Most of us can agree that riding the barrel is the pinnacle of the surfing experience. In fact, many might argue that it’s the best thing in life altogether. But for how much attention we give to the act, we don’t often stop to think about all that goes into getting barrelled. In reality, it’s the ultimate exercise in self-placement.
First, you have to be in the right place geographically. You have to be on the right coastline, at the right time, when the swell, wind, and tide are all perfect. And you have to choose the right surf spot—in this case, a secluded strip of sand somewhere in the desert.
Then, you have to be at the right place in the lineup—which, when it comes to tuberiding, usually means the most critical section of the wave. This becomes even more difficult when surfing over sand, as shifting peaks make being in the right spot as much about luck as it is about learning. And you have to be in the right place in the pecking order, otherwise you won’t have an opportunity when the perfect wave finally comes.
Of course, you also have to choose the right wave, which isn’t always as simple as it sounds. It is far too easy to froth out on the first wave of a set, only to kick out of a fun-but-not-overwhelming ride only to watch the next wave drain off and spit in your face. And even if you do choose the right one, you still have to make it, which requires being in the right headspace.
If you are too distracted, you won’t make the drop. If you are too timid, you won’t pull in. If you are too greedy, you won’t come out. If you are too deep, you will get gobbled by the foamball, and if you aren’t deep enough, you’ll have to settle for a pocket ride.

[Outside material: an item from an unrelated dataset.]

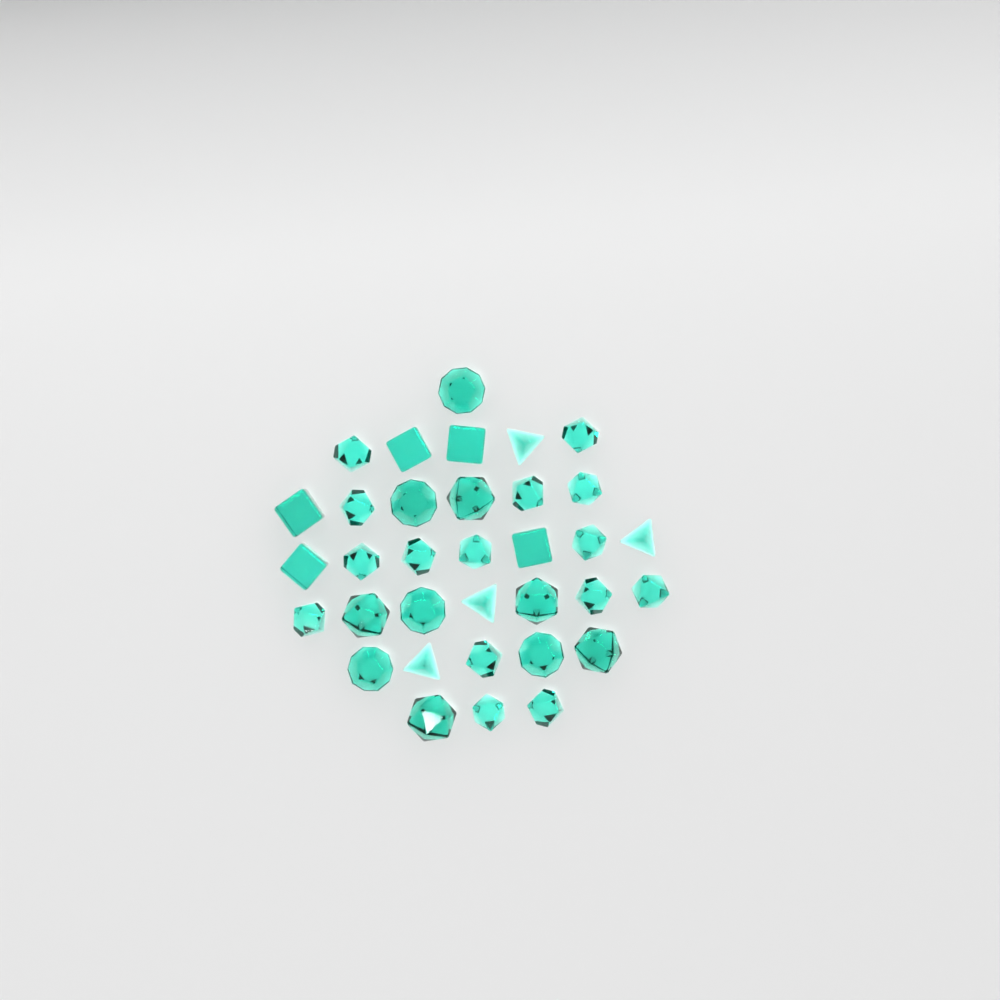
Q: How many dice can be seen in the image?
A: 34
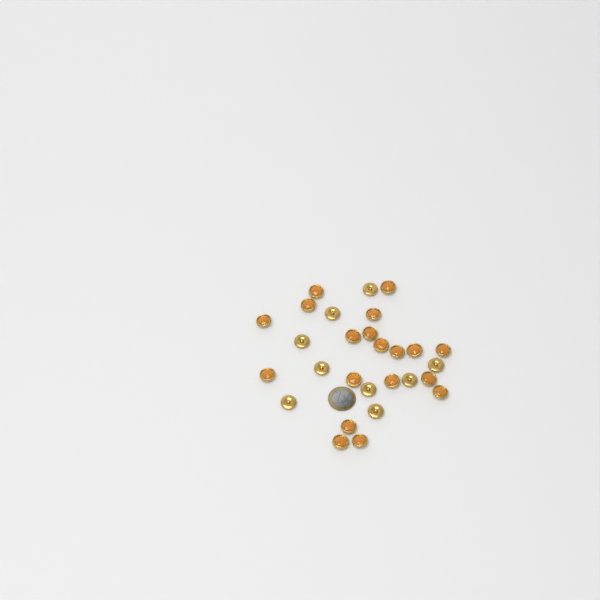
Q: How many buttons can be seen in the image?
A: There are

If you think about it, there’s a lot that can go wrong for the would-be barrel rider—far more than cactus-flatted tires and federale shakedowns. But if you do everything right, in the right place and at the right time, you might just find yourself locked into a life-changer. And maybe that’s why getting barrelled feels so good. For a few brief seconds, it doesn’t matter where you came from in life, or where you are going—in that moment, you are right where you’re supposed to be.